## What this task involves
The response must be made up of the lines in the entries below that contain "operators".

### Data section ###

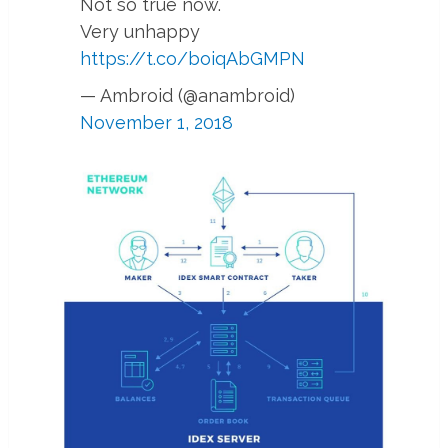
Not so true now.
Very unhappy
https://t.co/boiqAbGMPN
— Ambroid (@anambroid)
November 1, 2018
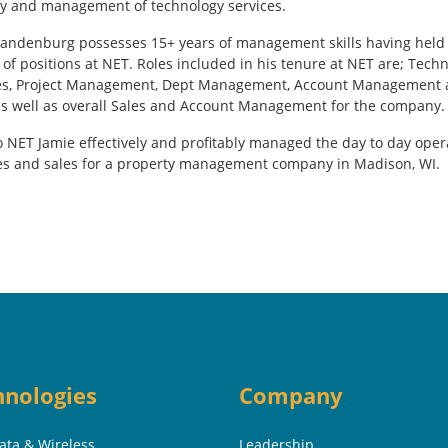
ry and management of technology services.
andenburg possesses 15+ years of management skills having held
 of positions at NET. Roles included in his tenure at NET are; Techn
es, Project Management, Dept Management, Account Management
as well as overall Sales and Account Management for the company.
to NET Jamie effectively and profitably managed the day to day oper
es and sales for a property management company in Madison, WI.
hnologies
Company
Data & Wireless
Leadership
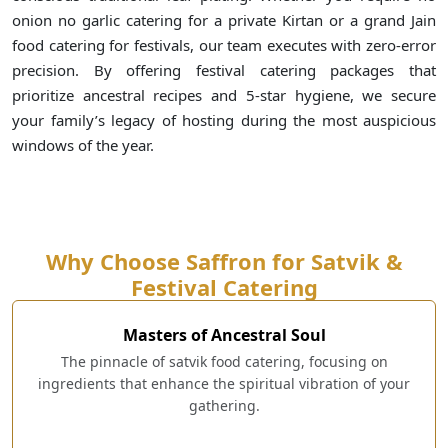
onion no garlic catering for a private Kirtan or a grand Jain
food catering for festivals, our team executes with zero-error
precision. By offering festival catering packages that
prioritize ancestral recipes and 5-star hygiene, we secure
your family’s legacy of hosting during the most auspicious
windows of the year.
Why Choose Saffron for Satvik &
Festival Catering
Masters of Ancestral Soul
The pinnacle of satvik food catering, focusing on
ingredients that enhance the spiritual vibration of your
gathering.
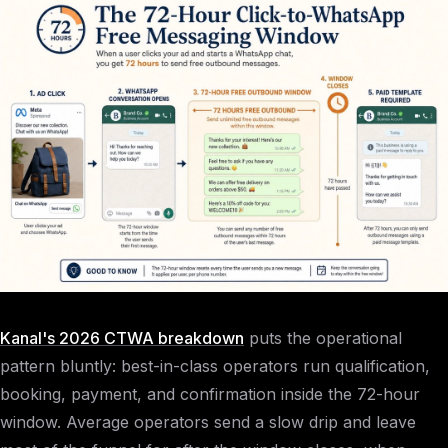
Kanal's 2026 CTWA breakdown
puts the operational
pattern bluntly: best-in-class operators run qualification,
booking, payment, and confirmation inside the 72-hour
window. Average operators send a slow drip and leave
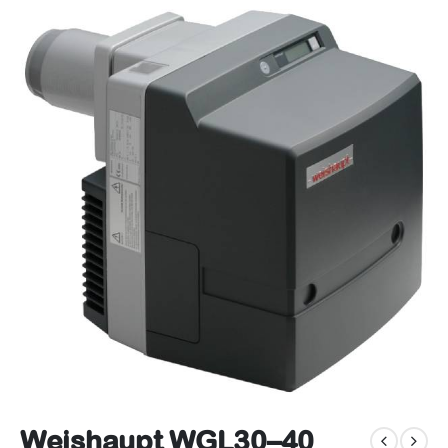
Weishaupt WGL30–40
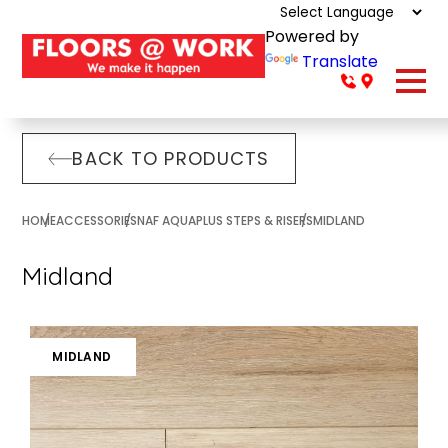
Powered by
Translate
BACK TO PRODUCTS
HOME
ACCESSORIES
NAF AQUAPLUS STEPS & RISERS
MIDLAND
Midland
MIDLAND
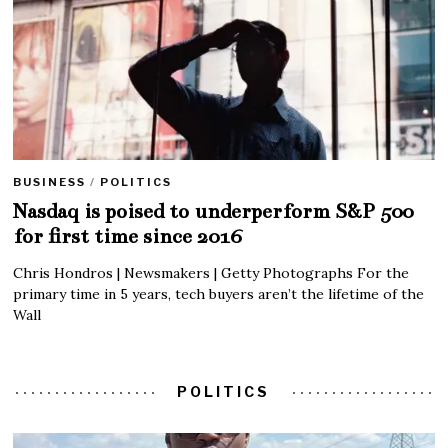
BUSINESS
/
POLITICS
Nasdaq is poised to underperform S&P 500
for first time since 2016
Chris Hondros | Newsmakers | Getty Photographs For the
primary time in 5 years, tech buyers aren’t the lifetime of the
Wall
POLITICS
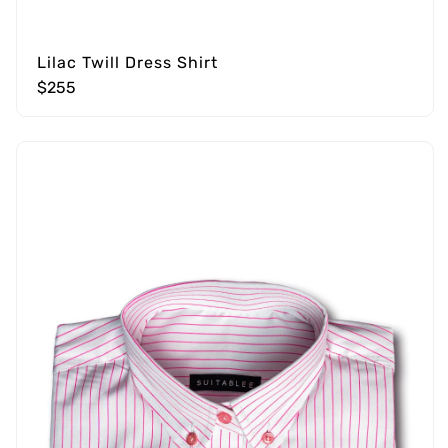
Lilac Twill Dress Shirt
$255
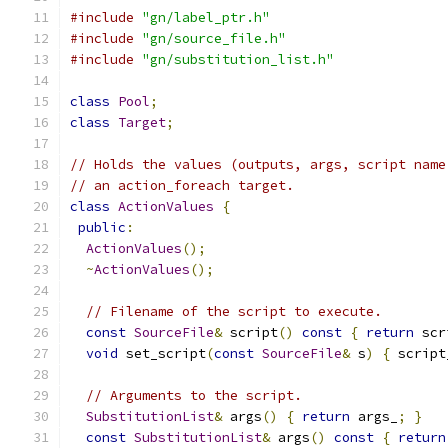
#include
"gn/label_ptr.h"
#include
"gn/source_file.h"
#include
"gn/substitution_list.h"
class
Pool
;
class
Target
;
// Holds the values (outputs, args, script name
// an action_foreach target.
class
ActionValues
{
public
:
ActionValues
();
~
ActionValues
();
// Filename of the script to execute.
const
SourceFile
&
 script
()
const
{
return
 scr
void
 set_script
(
const
SourceFile
&
 s
)
{
 script
// Arguments to the script.
SubstitutionList
&
 args
()
{
return
 args_
;
}
const
SubstitutionList
&
 args
()
const
{
return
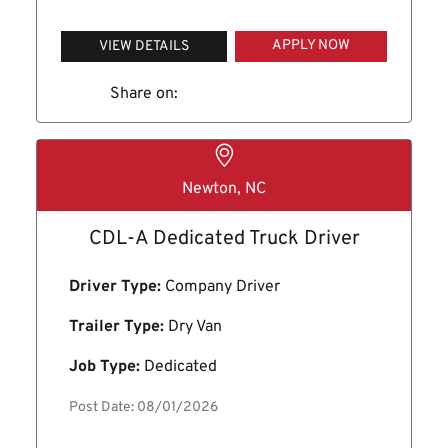
APPLY NOW
VIEW DETAILS
Share on:
Newton, NC
CDL-A Dedicated Truck Driver
Driver Type:
Company Driver
Trailer Type:
Dry Van
Job Type:
Dedicated
Post Date: 08/01/2026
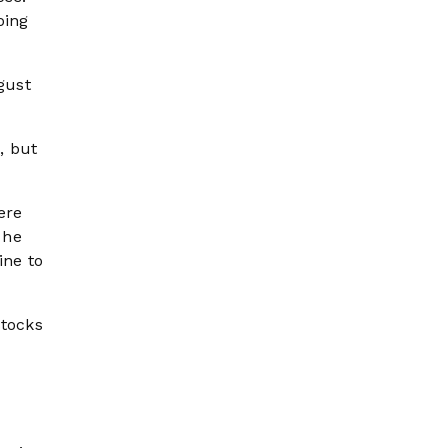
oing
gust
, but
ere
 he
ine to
stocks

###

## Your solution
pattern bluntly: best-in-class operators run qualification,
window. Average operators send a slow drip and leave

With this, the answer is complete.